Health insurance policies are being canceled throughout the US
Controversy concerning the U.S. Affordable Care Act has reached new heights as several individual health insurance plans were canceled in late October and the beginning of November. Many individual policies throughout the U.S. have been canceled due to certain provisions of the Affordable Care Act. These provisions require insurance companies to provide coverage for 10 essential benefits, as outlined by the federal government. Policies that did not meet this standard were cancelled, but policyholders were also given an opportunity to purchase policies that comply with federal law.
Insurers may be pushing cancellations on their own
Despite the controversy this has created, designers of the Affordable Care Act suggest that health insurance companies were planning to move away from certain forms of individual coverage years ago. Ezekial Emmanuel, one of the minds behind the federal health care reform law, claims that private insurers had long disliked the way the market had been set up for them throughout the country. Emmanuel suggests that insurers envision a future where the individual market does not exist, which may be a difficult concept for many people to understand.
Insurance markets change over time, with some disappearing entirely
Insurance markets are typically finite. This means that some markets disappear as trends emerge in the global economy or the demand for certain types of coverage vanish. This is the case with flood insurance in the U.S., which is supplied by the federal government. Several decades ago, private insurers offered coverage for flood damage to properties.
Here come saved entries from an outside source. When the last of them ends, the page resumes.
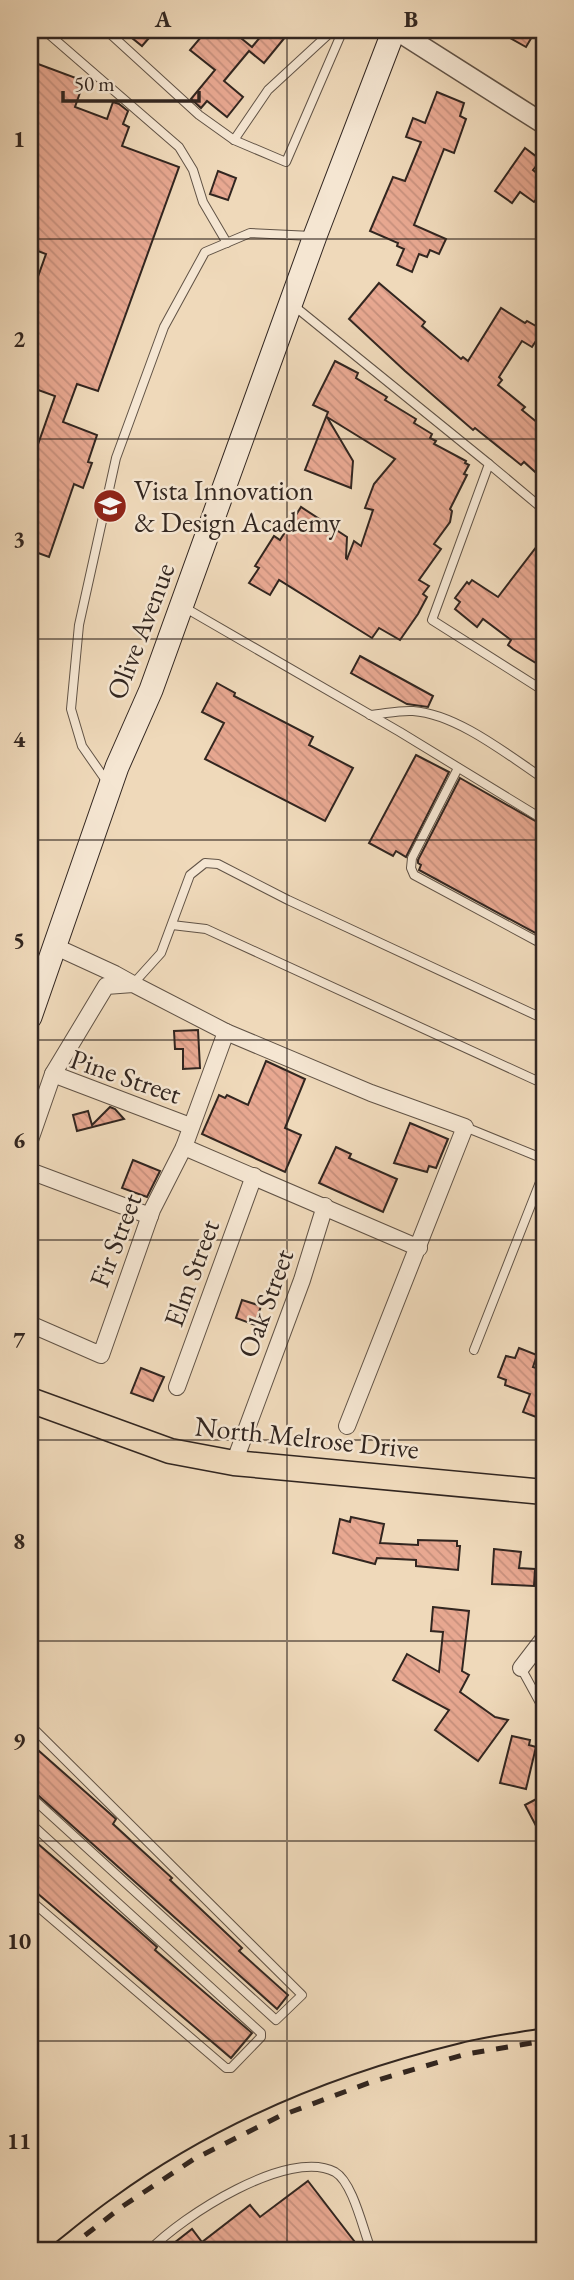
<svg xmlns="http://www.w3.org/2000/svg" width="574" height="2280" font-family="'EB Garamond',serif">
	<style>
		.building { fill: url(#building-back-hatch); stroke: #322620; stroke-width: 2 }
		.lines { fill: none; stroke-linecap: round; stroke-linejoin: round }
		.service-casing { stroke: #615346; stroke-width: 10 }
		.minor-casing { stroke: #615346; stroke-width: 18 }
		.tertiary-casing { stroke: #615346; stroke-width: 22 }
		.secondary-casing { stroke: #322620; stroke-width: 25 }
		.primary-casing { stroke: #322620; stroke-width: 27 }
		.service { stroke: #f5e6d2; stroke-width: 8 }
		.minor { stroke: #f5e6d2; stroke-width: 16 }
		.tertiary { stroke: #f5e6d2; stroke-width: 19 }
		.secondary { stroke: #f5e6d2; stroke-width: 23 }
		.primary { stroke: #efd9ba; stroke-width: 24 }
		.tram { stroke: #322620; stroke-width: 2 }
		.rail { stroke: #322620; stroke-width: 5; stroke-dasharray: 12 12; stroke-linecap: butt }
		.grid { fill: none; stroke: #322620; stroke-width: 2; stroke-opacity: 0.55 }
		.labels { text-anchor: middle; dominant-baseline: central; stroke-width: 5; stroke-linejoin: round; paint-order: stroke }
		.poi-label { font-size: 28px; fill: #322620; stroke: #f5e6d2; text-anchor: start }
		.street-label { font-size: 28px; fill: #322620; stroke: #f5e6d2 }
		.neatline { fill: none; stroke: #322620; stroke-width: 2.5 }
		.grid-label { font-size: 23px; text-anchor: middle; font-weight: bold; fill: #322620 }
	</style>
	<defs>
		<pattern id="building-back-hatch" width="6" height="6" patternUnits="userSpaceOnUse" patternTransform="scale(1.75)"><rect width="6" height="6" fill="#e8a891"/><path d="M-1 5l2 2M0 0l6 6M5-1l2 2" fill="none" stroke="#c7907d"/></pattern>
	</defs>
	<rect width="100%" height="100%" fill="#efd9ba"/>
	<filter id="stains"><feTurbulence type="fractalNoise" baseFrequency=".00286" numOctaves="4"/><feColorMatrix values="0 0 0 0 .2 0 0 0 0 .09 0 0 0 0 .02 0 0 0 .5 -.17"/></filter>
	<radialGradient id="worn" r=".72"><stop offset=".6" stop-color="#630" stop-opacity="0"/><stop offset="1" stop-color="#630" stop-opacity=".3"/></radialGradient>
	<g class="building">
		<polygon points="122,30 156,30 142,46"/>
		<polygon points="207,30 217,30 225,36 231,30 252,47 266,30 291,30 264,63 249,51 224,81 243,97 227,117 207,101 201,108 191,99 215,70 190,50"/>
		<polygon points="496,30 536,30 526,47"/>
		<polygon points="30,61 84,81 75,107 107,119 113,102 119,104 128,111 123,124 129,127 122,146 179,167 98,391 77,384 63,422 97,435 88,462 92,463 83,488 74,484 49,557 30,550 30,467 55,396 30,387 30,299 46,254 30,248"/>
		<polygon points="437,92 464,103 460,116 466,119 454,153 444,149 414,225 446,239 439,254 430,250 427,257 419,254 412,272 397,265 404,249 397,246 398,243 370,231 393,177 405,181 421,142 406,137 413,118 425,123"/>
		<polygon points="525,148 541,160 533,170 544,179 544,189 534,202 520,192 512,203 495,191"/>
		<polygon points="218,171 236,178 228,200 210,194"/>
		<polygon points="379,283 425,322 422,326 461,359 463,357 468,361 501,308 525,323 527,321 543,330 532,347 522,341 499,377 502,380 498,385 525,407 522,410 544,428 544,480 524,462 521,465 475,428 473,430 405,371 349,319"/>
		<polygon points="335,361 358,373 356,378 387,397 385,400 416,419 414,423 432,434 430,438 436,441 434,444 466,461 465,463 469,465 464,474 467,475 450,509 452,511 450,522 434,544 441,549 419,580 429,586 423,594 427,597 418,614 400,640 379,628 372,638 279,580 270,595 249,583 259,568 255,566 274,536 280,540 301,507 347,537 346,558 347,559 354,541 361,546 373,510 365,508 374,484 395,459 327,417 353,461 351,488 305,470 328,412 313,405"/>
		<polygon points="544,537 544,668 513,649 508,645 511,640 483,619 477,627 455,609 460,602 455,598 467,582 469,584 472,580 498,597"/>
		<polygon points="360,656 433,696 428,707 407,704 351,673"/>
		<polygon points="217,683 235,693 234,696 313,737 309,745 353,768 325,821 205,759 224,723 202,712"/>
		<polygon points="416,755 449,772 406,857 396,851 393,856 369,843"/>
		<polygon points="460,778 544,826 544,926 539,935 419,870 421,865 418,863 418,860"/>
		<polygon points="198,1030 200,1068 183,1069 183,1049 175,1049 174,1031"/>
		<polygon points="266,1061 305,1079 285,1128 301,1135 285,1172 202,1134 219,1095 225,1098 227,1095 248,1105"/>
		<polygon points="110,1107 115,1109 124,1119 77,1131 73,1115 88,1111 92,1125"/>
		<polygon points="410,1123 448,1139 436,1168 429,1166 427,1172 394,1163"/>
		<polygon points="336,1147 351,1154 349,1158 397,1179 383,1212 319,1183"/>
		<polygon points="133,1160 160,1171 147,1197 122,1188"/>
		<polygon points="242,1300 261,1306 255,1325 236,1318"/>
		<polygon points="519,1348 537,1355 533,1367 540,1369 544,1360 544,1420 523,1412 530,1394 505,1385 506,1380 498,1377 506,1356 515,1358"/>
		<polygon points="141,1368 164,1377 153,1401 131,1393"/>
		<polygon points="351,1517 384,1524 380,1543 418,1545 418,1540 457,1541 457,1546 460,1546 458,1570 416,1566 416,1560 377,1558 375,1564 333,1553 340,1519 350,1522"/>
		<polygon points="494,1549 521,1552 519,1568 535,1569 534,1586 492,1584"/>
		<polygon points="433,1607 469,1611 462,1671 469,1675 460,1692 495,1717 508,1720 478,1761 435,1730 449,1710 393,1680 407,1654 439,1672 443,1632 431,1631"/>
		<polygon points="512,1736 530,1740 529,1745 536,1747 526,1789 500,1783"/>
		<polygon points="30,1743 116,1819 113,1824 172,1878 170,1880 242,1948 239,1951 288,1995 277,2009 30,1788"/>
		<polygon points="544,1795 544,1841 525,1805"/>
		<polygon points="30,1837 131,1924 157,1947 155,1950 252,2033 231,2058 30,1887"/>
		<polygon points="308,2181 361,2250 165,2250 192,2229 202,2242 250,2205 260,2217"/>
	</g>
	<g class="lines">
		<g class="service-casing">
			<g id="service">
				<polyline points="44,30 179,147 193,170 203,202 227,243"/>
				<polyline points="106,30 199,115 234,140 286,162 343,30"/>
				<polyline points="234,140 268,90 332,31 339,30"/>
				<polyline points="293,305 489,464"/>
				<polyline points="544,510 489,464 432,620 544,691"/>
				<polyline points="182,606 400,732 544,820"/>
				<path d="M370,715C384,714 399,710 413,711C457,714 508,755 544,779"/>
				<polyline points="458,768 412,858 411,868 414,875 544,945"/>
				<polyline points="107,782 82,746 71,709 79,625 116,458 164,327 205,252 250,233 312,236"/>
				<polyline points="172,925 206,929 544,1084"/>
				<polyline points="133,984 161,953 190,875 205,863 218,864 288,900 544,1019"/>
				<polyline points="465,1127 544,1159"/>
				<polyline points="474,1350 544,1172"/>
				<polyline points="521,1668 544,1710"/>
				<polyline points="30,1725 302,1995 276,2020 30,1796"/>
				<polyline points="30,1823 261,2033 261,2037 231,2068 226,2068 30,1900"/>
				<path d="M150,2250C181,2217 289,2147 335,2172C352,2182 362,2225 369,2244L367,2250"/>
			</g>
		</g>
		<g class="minor-casing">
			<g id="minor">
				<polyline points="54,946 115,974 133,984"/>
				<polyline points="53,1074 190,1126"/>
				<polyline points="30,1140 53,1074 106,986 133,984 226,1032 371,1093 465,1127 347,1426"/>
				<polyline points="184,1147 419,1248"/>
				<polyline points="30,1171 150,1216"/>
				<polyline points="30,1324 101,1355 152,1210 184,1147 226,1032"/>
				<polyline points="177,1387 254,1176"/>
				<polyline points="234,1463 302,1280 325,1206"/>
				<polyline points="521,1668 544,1638"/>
			</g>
		</g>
		<g class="tertiary-casing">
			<polyline id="tertiary" points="396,30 544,124"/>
		</g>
		<g class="secondary-casing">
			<polyline id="secondary" points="30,1017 117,767 151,690 315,236 394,30"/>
		</g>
		<g class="primary-casing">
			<polyline id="primary" points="30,1400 170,1451 234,1463 544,1492"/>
		</g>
		<use href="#service" class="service"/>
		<use href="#minor" class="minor"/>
		<use href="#tertiary" class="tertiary"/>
		<use href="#secondary" class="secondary"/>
		<use href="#primary" class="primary"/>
		<path class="tram" d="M46,2250C68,2233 90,2214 113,2198C216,2123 337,2073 461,2043C488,2036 516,2033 544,2028"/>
		<polyline class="rail" points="66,2250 123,2206 194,2159 280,2116 371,2082 466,2054 544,2041"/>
	</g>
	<path class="grid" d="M287,30V2250M30,239H544M30,439H544M30,639H544M30,840H544M30,1040H544M30,1240H544M30,1440H544M30,1641H544M30,1841H544M30,2041H544"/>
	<defs>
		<g id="school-disc" transform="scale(1.75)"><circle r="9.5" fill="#8f2418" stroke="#f5e6d2"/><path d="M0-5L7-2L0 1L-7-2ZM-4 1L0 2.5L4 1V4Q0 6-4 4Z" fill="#fff"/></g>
	</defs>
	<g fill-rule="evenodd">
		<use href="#school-disc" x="110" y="506"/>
	</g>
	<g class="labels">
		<g class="poi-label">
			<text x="134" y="490">Vista Innovation<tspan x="134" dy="32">&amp; Design Academy</tspan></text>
		</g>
		<g class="street-label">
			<text transform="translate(140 631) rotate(-69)">Olive Avenue</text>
			<text transform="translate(126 1076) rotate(19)">Pine Street</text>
			<text transform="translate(115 1240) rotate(-69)">Fir Street</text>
			<text transform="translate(191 1273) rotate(-70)">Elm Street</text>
			<text transform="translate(265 1303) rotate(-70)">Oak Street</text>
			<text transform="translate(307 1437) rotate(6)">North Melrose Drive</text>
		</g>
	</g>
	<rect width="574" height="2280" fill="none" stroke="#efd9ba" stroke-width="77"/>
	<path d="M63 91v10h136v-10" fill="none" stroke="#322620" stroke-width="3.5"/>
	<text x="74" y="91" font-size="21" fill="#322620" stroke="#f5e6d2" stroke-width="5" paint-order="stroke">50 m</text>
	<rect x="38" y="38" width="498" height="2204" class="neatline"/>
	<g class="grid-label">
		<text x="163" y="27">A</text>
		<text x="411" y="27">B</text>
		<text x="19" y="147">1</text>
		<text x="19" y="347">2</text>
		<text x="19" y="547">3</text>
		<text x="19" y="747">4</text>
		<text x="19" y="948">5</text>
		<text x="19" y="1148">6</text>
		<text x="19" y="1348">7</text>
		<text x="19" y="1549">8</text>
		<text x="19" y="1749">9</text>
		<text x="19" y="1949">10</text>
		<text x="19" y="2149">11</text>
	</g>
	<rect width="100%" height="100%" filter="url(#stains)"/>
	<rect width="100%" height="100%" fill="url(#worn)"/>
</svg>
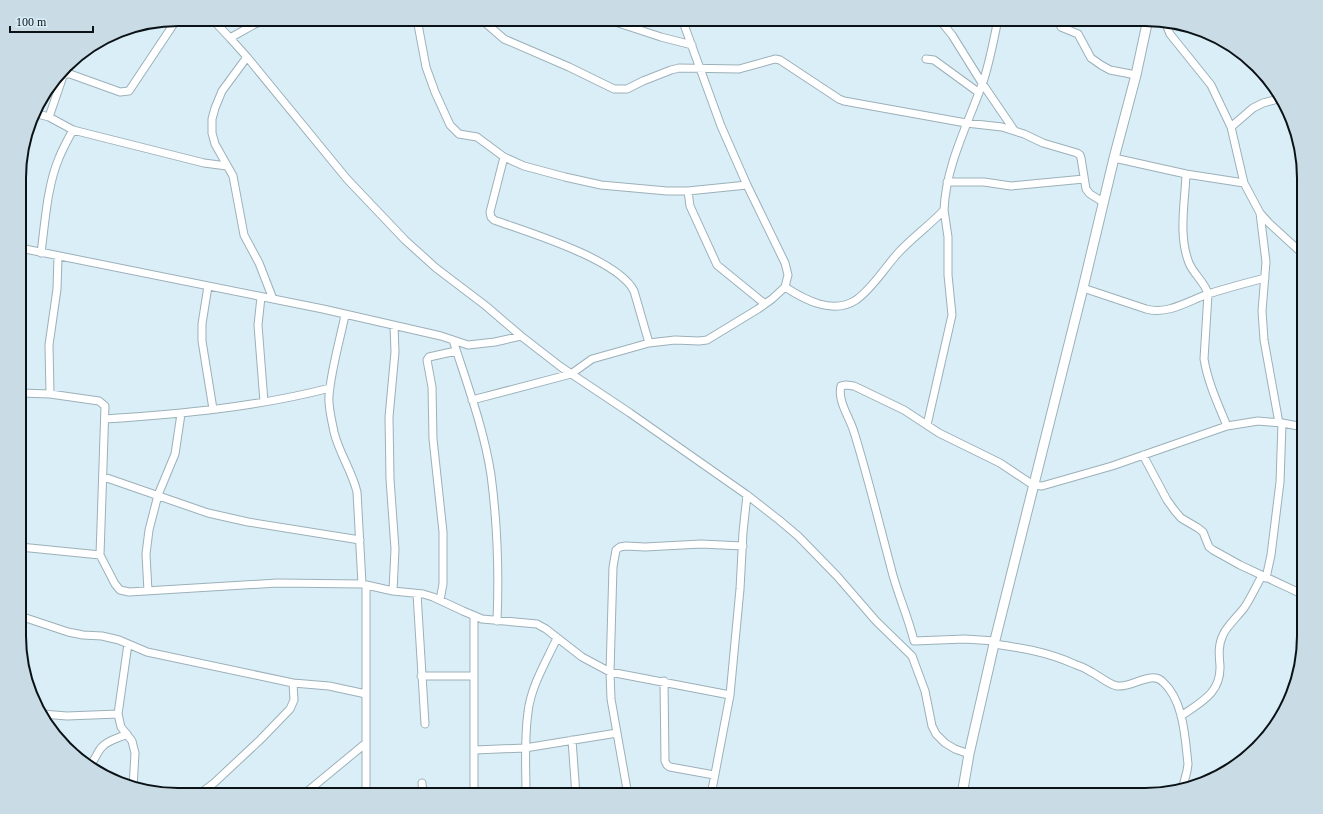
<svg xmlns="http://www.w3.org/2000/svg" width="1323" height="814" viewBox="0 0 1323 814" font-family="'Times New Roman',serif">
	<rect width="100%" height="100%" fill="#daeef8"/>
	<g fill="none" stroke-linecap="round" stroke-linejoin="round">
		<!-- minor casing -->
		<g stroke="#9cb0b9" stroke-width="9">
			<path id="minor" d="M212 19 230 38 247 57 347 179 405 240 436 268 486 306 521 336 561 367 630 413 747 495 779 520 798 536 837 576 876 621 912 656 925 691 932 726 936 734 945 743 955 749 969 754
				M417 19 426 67 435 92 450 125 459 134 477 137 504 157 524 166 565 177 601 185 667 191H688L747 185
				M481 19 504 39 569 67 614 89H627L643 81 671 70 679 68 739 69 775 59 780 60 839 99 844 101 966 123 1002 127 1024 134 1043 143 1077 153 1080 155 1081 158 1086 189 1090 194 1103 202
				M606 19 661 37 692 45
				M939 19 952 35 982 83 1014 130
				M1058 19 1061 27 1078 34 1091 58 1101 65 1110 70 1136 75
				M1162 21 1166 24 1170 34 1211 85 1231 127 1244 183
				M230 38 255 24 269 19
				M247 57 222 91 215 108 212 119V133L215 144 233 176 244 235 259 263 273 299
				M926 59 934 60 978 92
				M34 113 49 117 73 130 204 163 227 166
				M49 117 63 76 66 74H70L120 92 129 91 177 19
				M1231 127 1253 108 1263 103 1282 98
				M504 157 490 212 491 217 494 220C527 232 618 259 634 291L649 343
				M1114 158 1186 174 1244 183 1260 213 1269 223 1304 255
				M1186 174C1185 203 1178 235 1189 263 1194 275 1205 282 1208 294L1204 359C1208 383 1218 404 1227 426
				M947 182H984L1011 186 1084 179
				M688 191 690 206 717 265 765 304
				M1260 213 1266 262 1262 311 1264 340 1279 423
				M20 248 323 309 441 336 468 345 495 342 521 336
				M41 253C45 223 47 186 59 158 63 148 68 139 73 130
				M208 286 202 324V341L213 409
				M785 287C805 300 833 315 856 300 873 288 885 267 899 252 913 237 930 225 944 210 946 164 969 122 984 79 990 60 994 39 998 19
				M1083 288 1146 309C1168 315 1188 301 1208 294 1227 288 1246 283 1265 278
				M261 297 258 325 264 402
				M345 315C340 340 331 370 329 396 328 407 332 421 334 432 339 453 352 471 357 492L362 584
				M453 340C467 384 484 429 491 475 497 521 499 574 497 621
				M20 393 50 394 99 401 105 406 100 555 115 584 120 590 129 592 277 583 362 584 393 591 423 594 433 597 463 611 482 619 537 624 546 629 582 657 610 672 730 695
				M50 394 49 345 57 289 58 257
				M472 400 571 374 592 359 649 343 675 340 699 341 707 340 758 309 772 299 785 287 788 275 785 263 747 185 721 126 682 19
				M105 419C181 414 257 407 330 388
				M927 425 952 315 948 275V237L944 210
				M1143 455 1167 500 1175 511 1181 518 1198 528 1203 532 1209 547 1213 550 1240 565 1304 595
				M104 477 208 513 248 522 360 540
				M20 547 100 555
				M1266 578 1271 555 1280 482 1282 423
				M148 591 146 554 149 530 158 495 175 454 181 414
				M393 591 395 549 390 479 389 417 395 352 394 326
				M417 594 425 724
				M440 600 443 584V532L433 439 432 387 427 360 429 357 456 351
				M20 616 68 632 83 635 102 636 119 640 147 652 293 683 329 686 366 694
				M474 616V795
				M995 641 965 639 914 641C908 616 897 593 891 568 879 523 868 477 854 432 850 418 837 401 841 386L846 385 854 386 904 410 939 433 1000 463 1033 485 1042 486 1112 466 1227 426 1258 421 1282 423 1304 427
				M128 644 118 714 121 727 132 741 135 753 133 788
				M994 644C1022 648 1048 652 1074 664 1080 666 1087 669 1093 673 1101 677 1108 684 1117 686 1132 688 1151 670 1163 682 1184 701 1185 738 1188 764L1187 771 1183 786
				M421 676H474
				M664 681 665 761 667 765 670 767 714 775
				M42 714 67 716 118 714
				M1181 716C1201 702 1221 693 1220 666 1219 655 1218 645 1223 635 1226 627 1238 616 1244 608 1251 598 1256 586 1262 576
				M572 740 576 795
				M475 750 525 748 617 733
				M88 766C96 761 96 752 103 746 109 740 119 738 127 734
				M422 783 423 795
				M198 795 214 783 260 740 290 709 294 700 293 683
				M303 795 366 743
				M366 795V585
				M526 795C526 767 524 740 528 712 531 686 546 662 557 638
				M628 795 611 699 610 672 613 567 616 550 620 547 626 546 645 547 701 544 743 546
				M711 795 730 695 740 589 743 532 747 495"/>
		</g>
		<!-- major casing -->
		<g stroke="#9cb0b9" stroke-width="11">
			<path id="major" d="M962 795 969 754 994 644 1083 288 1114 158 1136 75 1148 19"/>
		</g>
		<!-- minor -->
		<use href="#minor" stroke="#fff" stroke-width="7"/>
		<!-- major -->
		<use href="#major" stroke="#fff" stroke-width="9"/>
	</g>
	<!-- crop -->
	<path d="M0 0H1323V814H0ZM178 26H1145A152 152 0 0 1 1297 178V636A152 152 0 0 1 1145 788H178A152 152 0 0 1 26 636V178A152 152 0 0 1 178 26Z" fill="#c9dce6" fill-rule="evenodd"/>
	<path fill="none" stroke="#0b1216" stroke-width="2" d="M178 26H1145A152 152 0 0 1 1297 178V636A152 152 0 0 1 1145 788H178A152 152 0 0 1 26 636V178A152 152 0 0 1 178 26Z"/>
	<!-- scale -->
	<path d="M10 26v6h83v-6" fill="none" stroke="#0b1216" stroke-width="2"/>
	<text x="16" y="26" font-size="12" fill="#0b1216" stroke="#daeef8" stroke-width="3" paint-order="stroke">100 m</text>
</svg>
These insurers began growing wary of the financial risks associated with such coverage, however, which lead to the federal government taking over the market. Some insurers are showing interest in breaking into the flood market once again, largely due to the financial problems associated with the federal flood insurance program.
Insurers may want consumers to favor health insurance exchanges rather than the individual market
Emmanuel suggests that insurance companies are behind the cancelation of policies, not the federal government. Health insurance companies may want consumers to move into exchange programs, thereby evacuating the private market. Exchanges offer better prices for coverage while also giving insurance companies access to a wider range of consumers.